Daily Management Review

Asian Stock Market Tumbles By 0.3% After Touching Eight-Months Peak


04/10/2019


The gapping disparity between the sluggish global economic growth and the strength of global shares grows wider.



On Wednesday, April 9, 2019, the share market of Asia saw dip from its “eight-month highs”, as the tariff tension between Europe and the U.S. increased and the IMF toned down on “global growth outlook”. The “broadest index of Asia-Pacific” of MSCI touched its highest and fell by 0.3% “outside Japan” within a day’s time.
 
Similarly, the “Shanghai Composite Index” dropped by 0.55% while Nikkei of Japan fell by 0.7%, whereas the S&P on Wall Street as well as the Nasdaq Composite fell by 0.61% and 0.56% respectively on Tuesday, April 09, 2019. While Reuters added:
“MSCI’s broadest gauge of the world’s stock markets was down slightly from Tuesday’s six-month peak but it was still up roughly 19 percent from a near two-year trough marked in December”.
 
Even though recent performance at the share markets have not met with the forecasts, a hope of a “trade deal between Washington and Beijing” still prevailed added with the optimism of the Chinese economy hitting the bottom as the “policy support kicks in”. The Chief Investment Strategist at “Mitsubishi UFJ Morgan Stanley Securities”, Norihiro Fujito said:
“The gap between the strength in global shares and sluggishness in the real economy has been widening”.
 
On Tuesday, the IMF slashed global economic growth forecast for this year, whereby reinforcing the above mentioned view, citing the slowing down of global economy “more than expected”, while it also stated that the world leaders might need to “coordinate stimulus measures” if met with a “sharp downturn”.
 
In fact, the U.S. data also indicated the “cautious mood”, while job openings crumbled down to an eleven month low in February, which raised “doubts about the strength of U.S. labor market”, among the few remaining “bright spots in the economy” so far.
 
Anxiety related to global trade was another reason for asset markets risk.

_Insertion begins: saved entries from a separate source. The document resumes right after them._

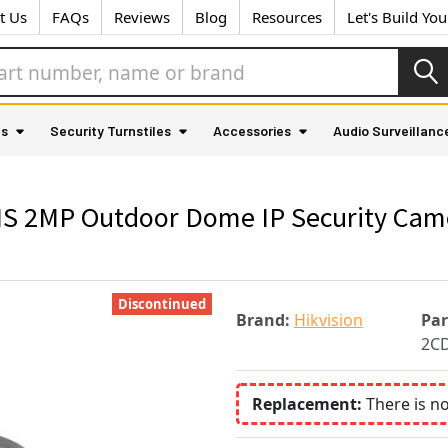
t Us
FAQs
Reviews
Blog
Resources
Let's Build Yo
as
Security Turnstiles
Accessories
Audio Surveillanc
 2MP Outdoor Dome IP Security Camera
Discontinued
Brand:
Hikvision
Pa
2C
Replacement:
There is n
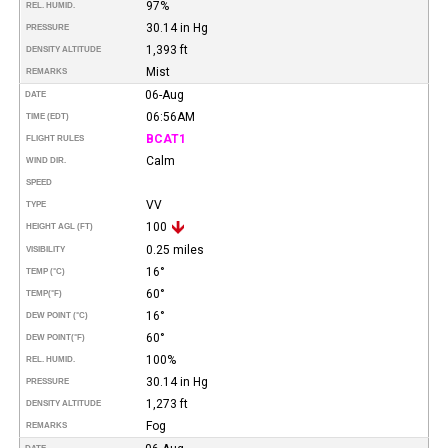
97%
REL. HUMID.
30.14 in Hg
PRESSURE
1,393 ft
DENSITY ALTITUDE
Mist
REMARKS
06-Aug
DATE
06:56AM
TIME (EDT)
BCAT1
FLIGHT RULES
Calm
WIND DIR.
SPEED
VV
TYPE
100
HEIGHT AGL (FT)
0.25 miles
VISIBILITY
16°
TEMP (°C)
60°
TEMP
(°F)
16°
DEW POINT (°C)
60°
DEW POINT
(°F)
100%
REL. HUMID.
30.14 in Hg
PRESSURE
1,273 ft
DENSITY ALTITUDE
Fog
REMARKS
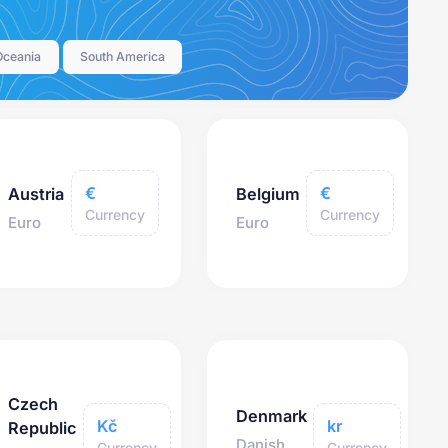
Oceania
South America
€
€
Austria
Belgium
Currency
Currency
Euro
Euro
Czech
Denmark
Kč
kr
Republic
Danish
Currency
Currency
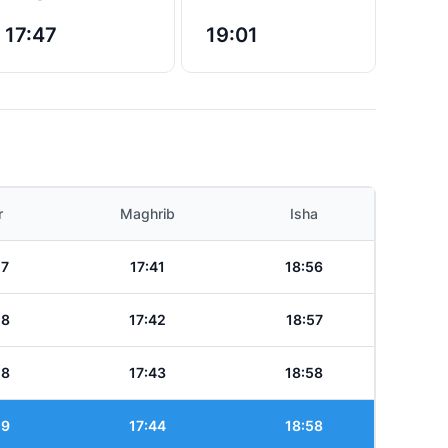
17:47
19:01
r
Maghrib
Isha
17
17:41
18:56
18
17:42
18:57
18
17:43
18:58
19
17:44
18:58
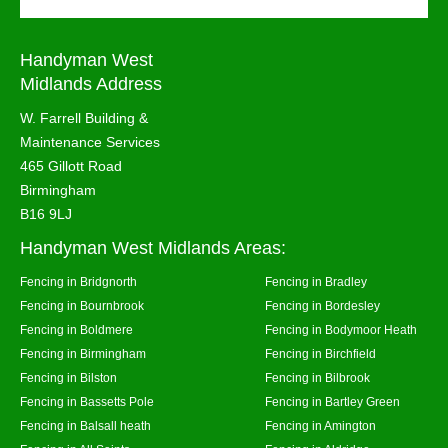
Handyman West
Midlands Address
W. Farrell Building &
Maintenance Services
465 Gillott Road
Birmingham
B16 9LJ
Handyman West Midlands Areas:
Fencing in Bridgnorth
Fencing in Bradley
Fencing in Bournbrook
Fencing in Bordesley
Fencing in Boldmere
Fencing in Bodymoor Heath
Fencing in Birmingham
Fencing in Birchfield
Fencing in Bilston
Fencing in Bilbrook
Fencing in Bassetts Pole
Fencing in Bartley Green
Fencing in Balsall heath
Fencing in Amington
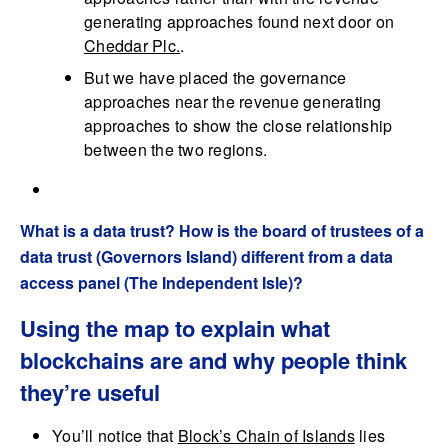
generating approaches found next door on
Cheddar Plc.
.
But we have placed the governance
approaches near the revenue generating
approaches to show the close relationship
between the two regions.
What is a data trust? How is the board of trustees of a
data trust (Governors Island) different from a data
access panel (The Independent Isle)?
Using the map to explain what
blockchains are and why people think
they’re useful
You’ll notice that
Block’s Chain of Islands
lies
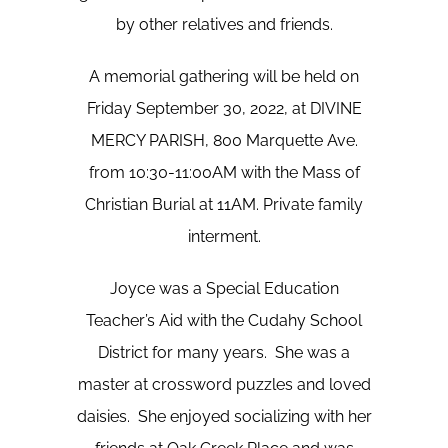
by other relatives and friends.
A memorial gathering will be held on
Friday September 30, 2022, at DIVINE
MERCY PARISH, 800 Marquette Ave.
from 10:30-11:00AM with the Mass of
Christian Burial at 11AM. Private family
interment.
Joyce was a Special Education
Teacher’s Aid with the Cudahy School
District for many years. She was a
master at crossword puzzles and loved
daisies. She enjoyed socializing with her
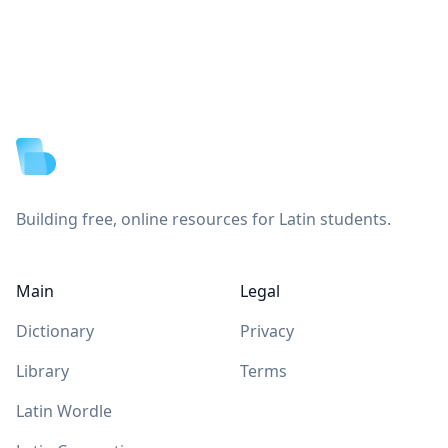
Footer
Building free, online resources for Latin students.
Main
Legal
Dictionary
Privacy
Library
Terms
Latin Wordle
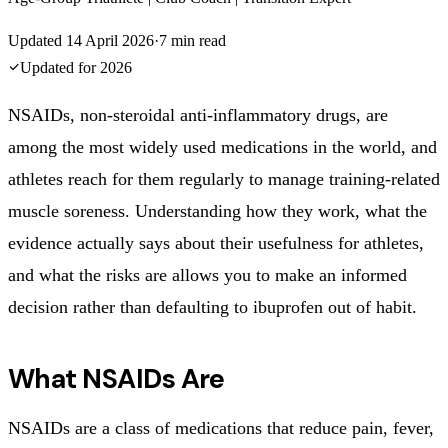
Updated
14 April 2026
·
7
min read
Updated for
2026
NSAIDs, non-steroidal anti-inflammatory drugs, are
among the most widely used medications in the world, and
athletes reach for them regularly to manage training-related
muscle soreness. Understanding how they work, what the
evidence actually says about their usefulness for athletes,
and what the risks are allows you to make an informed
decision rather than defaulting to ibuprofen out of habit.
What NSAIDs Are
NSAIDs are a class of medications that reduce pain, fever,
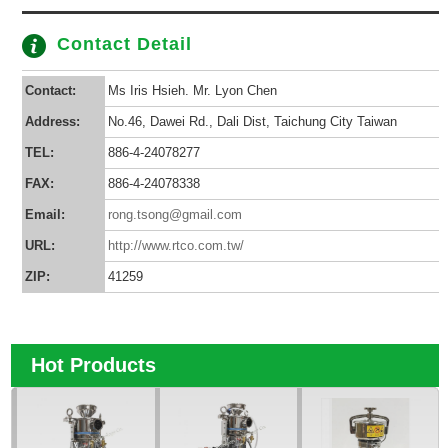
Contact Detail
Contact:
Ms Iris Hsieh. Mr. Lyon Chen
Address:
No.46, Dawei Rd., Dali Dist, Taichung City Taiwan
TEL:
886-4-24078277
FAX:
886-4-24078338
Email:
rong.tsong@gmail.com
URL:
http://www.rtco.com.tw/
ZIP:
41259
Hot Products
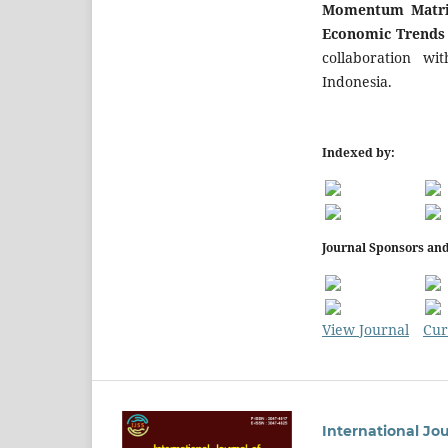
Momentum Matrix
Economic Trend
collaboration wi
Indonesia.
Indexed by:
Journal Sponsors and
View Journal
Cur
International Jo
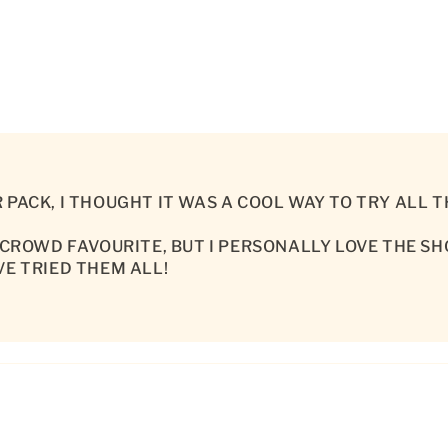
 PACK, I THOUGHT IT WAS A COOL WAY TO TRY ALL
 CROWD FAVOURITE, BUT I PERSONALLY LOVE THE S
VE TRIED THEM ALL!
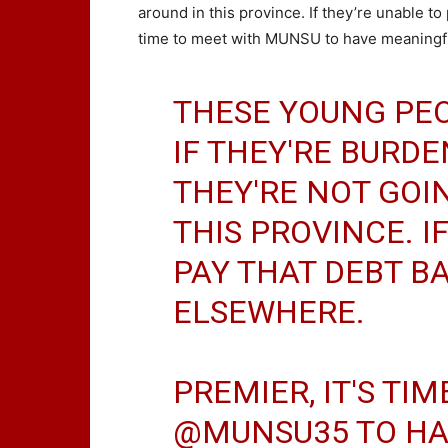
around in this province. If they’re unable to 
time to meet with MUNSU to have meaningful
THESE YOUNG PEO
IF THEY'RE BURDE
THEY'RE NOT GOI
THIS PROVINCE. I
PAY THAT DEBT BA
ELSEWHERE.
PREMIER, IT'S TI
@MUNSU35
TO HA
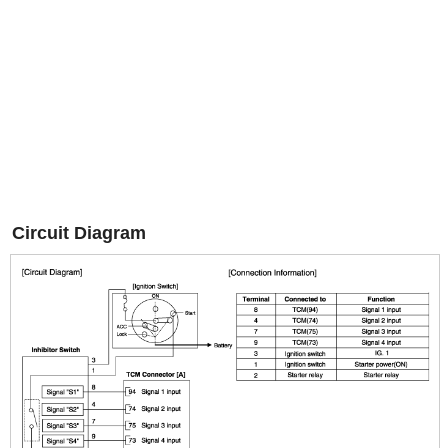
Circuit Diagram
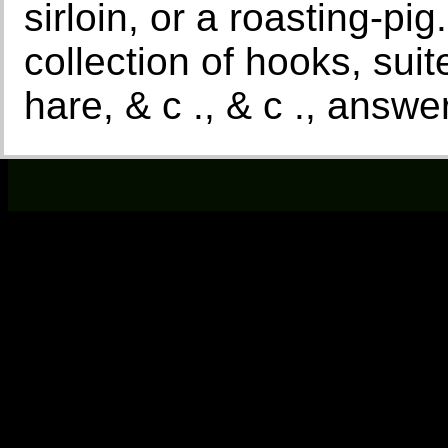
sirloin, or a roasting-pi
collection of hooks, suite
hare, & c ., & c ., answ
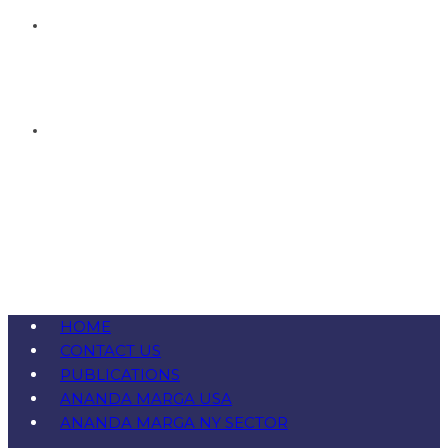
HOME
CONTACT US
PUBLICATIONS
ANANDA MARGA USA
ANANDA MARGA NY SECTOR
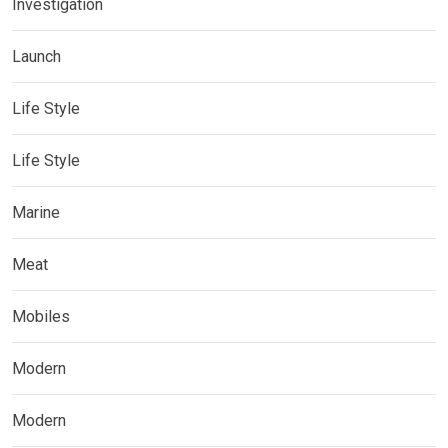
Investigation
Launch
Life Style
Life Style
Marine
Meat
Mobiles
Modern
Modern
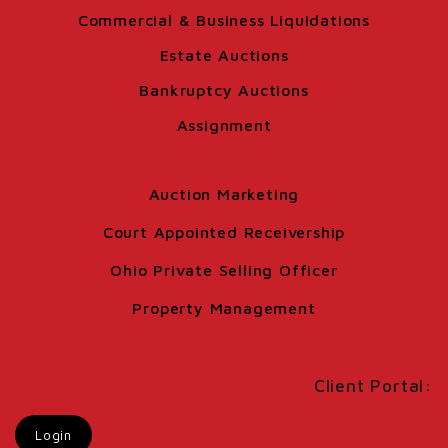
Commercial & Business Liquidations
Estate Auctions
Bankruptcy Auctions
Assignment
Auction Marketing
Court Appointed Receivership
Ohio Private Selling Officer
Property Management
Client Portal:
Login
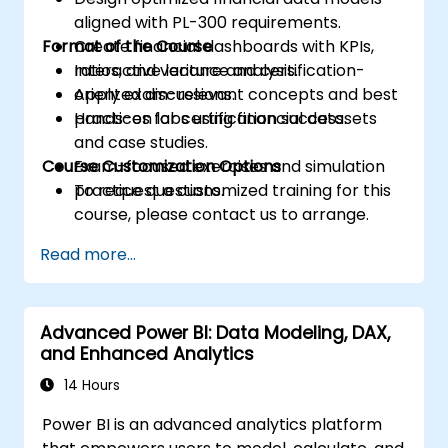
aligned with PL-300 requirements.
Format of the Course
Create financial dashboards with KPIs,
ratios, and variance analysis.
Interactive lecture and certification-
Apply exam-relevant concepts and best
oriented discussions.
practices for certification success.
Hands-on labs using financial datasets
and case studies.
Course Customization Options
Exam-focused exercises and simulation
practice questions.
To request a customized training for this
course, please contact us to arrange.
Read more...
Advanced Power BI: Data Modeling, DAX,
and Enhanced Analytics
14 Hours
Power BI is an advanced analytics platform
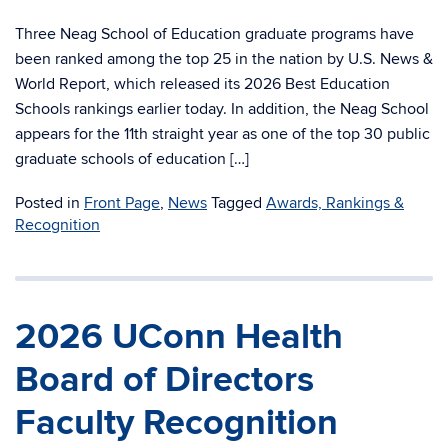
Three Neag School of Education graduate programs have
been ranked among the top 25 in the nation by U.S. News &
World Report, which released its 2026 Best Education
Schools rankings earlier today. In addition, the Neag School
appears for the 11th straight year as one of the top 30 public
graduate schools of education […]
Posted in
Front Page
,
News
Tagged
Awards, Rankings &
Recognition
2026 UConn Health
Board of Directors
Faculty Recognition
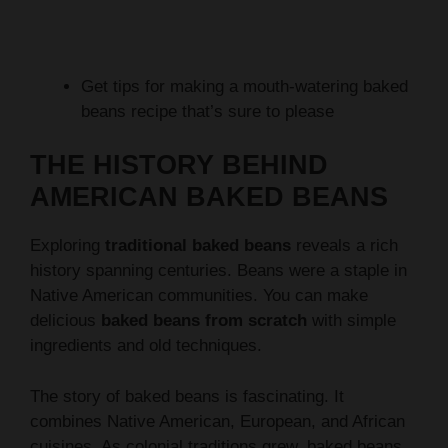
Get tips for making a mouth-watering baked
beans recipe that’s sure to please
THE HISTORY BEHIND
AMERICAN BAKED BEANS
Exploring
traditional baked beans
reveals a rich
history spanning centuries. Beans were a staple in
Native American communities. You can make
delicious
baked beans from scratch
with simple
ingredients and old techniques.
The story of baked beans is fascinating. It
combines Native American, European, and African
cuisines. As colonial traditions grew, baked beans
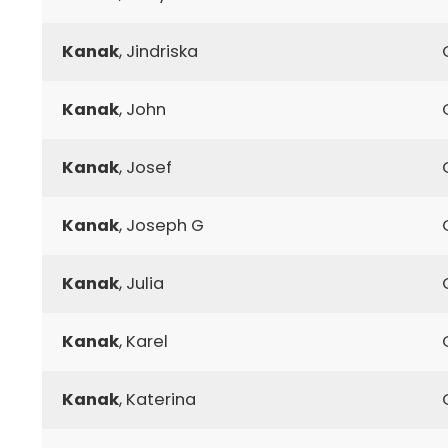
Kanak
, Jindriska
Kanak
, John
Kanak
, Josef
Kanak
, Joseph G
Kanak
, Julia
Kanak
, Karel
Kanak
, Katerina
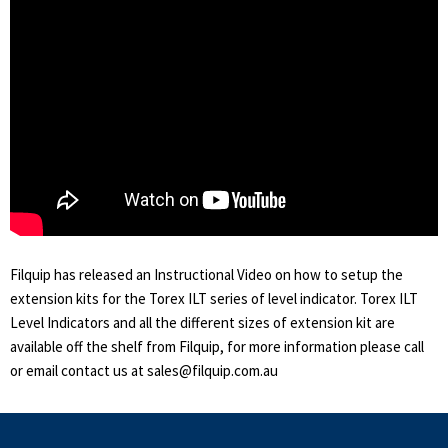
Filquip has released an Instructional Video on how to setup the
extension kits for the Torex ILT series of level indicator. Torex ILT
Level Indicators and all the different sizes of extension kit are
available off the shelf from Filquip, for more information please call
or email contact us at sales@filquip.com.au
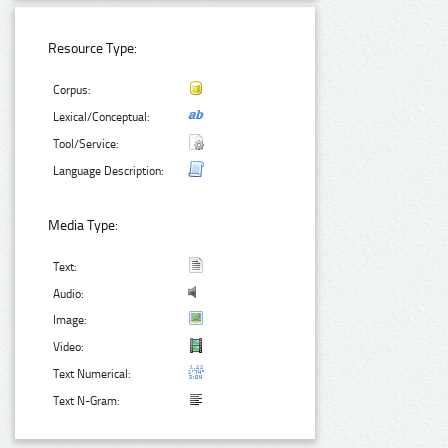
Resource Type:
Corpus:
Lexical/Conceptual:
Tool/Service:
Language Description:
Media Type:
Text:
Audio:
Image:
Video:
Text Numerical:
Text N-Gram:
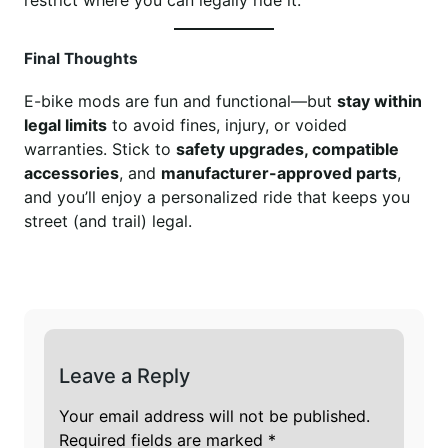
Final Thoughts
E-bike mods are fun and functional—but
stay within
legal limits
to avoid fines, injury, or voided
warranties. Stick to
safety upgrades, compatible
accessories
, and
manufacturer-approved parts
,
and you’ll enjoy a personalized ride that keeps you
street (and trail) legal.
Leave a Reply
Your email address will not be published.
Required fields are marked
*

President Trump has warned of imposing “$11 billion” worth tariff on the products of the EU, which heightened the tensions on the “transatlantic aircraft subsidy dispute” which has been now running for a long time. This move comes at a time when markets are on edge while negotiators are trying to strike “trade deals with China and neighbors Mexico and Canada”. ANZ’s economists stated:
“This time it’s the United States and the European Union trading words and announcing retaliatory tariffs over subsidies to aircraft makers”.
“Watch this space. It’s small-fry versus the U.S.-China spat, but unhelpful for sentiment.”